# MVLM Gemsbok 1968/73



## Blob Latimer (Nov 21, 2013)

Anyone out there...


----------



## 40907 (Sep 26, 2009)

Was this the vessel that capsized (it was said) due to the pendulum effect of an anchor that had been rigged over the bow for delivery to a passing merchant ship? I seem to recall that that was rather a tragic event - did anyone survive the incident?


----------



## Blob Latimer (Nov 21, 2013)

Hi Reefknot I believe it is the same one... while salvageing a large anchor together with tons of chain which was run along the deck as counter balance to the anchor while lifting... The lift cable snapped causing the ship to flip over... She sank in around 3/5 mins. With the loss of 9 lives... I do not know of any survivors from that night.


----------



## Sandra Bosman (Aug 28, 2016)

Survivors I know of..Tim Cowley was the captain...Tom Stickland ..diver ...passed away years later..previously my father was the chief officer on the Gemsbok (Mr Ted Gorny) but was transfered to Durban on another tug.
So terribly sad as I used to go aboard after school with Dad when she was berthed. Very fond memories. She did many special salvage jobs..and was put into the Argus a few times.


----------

WHAT TO DO:
Answer these from the Gemsbok thread:
1. What snapped and caused the ship to flip over?
2. How many lives were lost?
3. To which city was the chief officer transferred?
None of the material is needed here.

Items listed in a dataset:

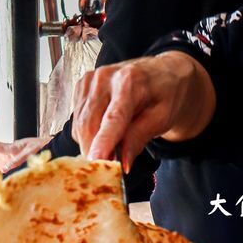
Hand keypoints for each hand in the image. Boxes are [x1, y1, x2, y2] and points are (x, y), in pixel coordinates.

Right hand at [71, 51, 215, 171]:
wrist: (162, 72)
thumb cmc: (164, 95)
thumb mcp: (162, 118)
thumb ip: (140, 137)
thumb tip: (122, 163)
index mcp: (130, 81)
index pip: (113, 118)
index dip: (103, 142)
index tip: (95, 162)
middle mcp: (105, 76)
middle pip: (90, 124)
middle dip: (95, 151)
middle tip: (107, 170)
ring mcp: (90, 79)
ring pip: (80, 124)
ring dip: (90, 144)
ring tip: (110, 151)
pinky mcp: (82, 85)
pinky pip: (77, 120)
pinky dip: (87, 133)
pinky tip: (103, 133)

THE ANSWER:
1. The lift cable.
2. Nine.
3. Durban.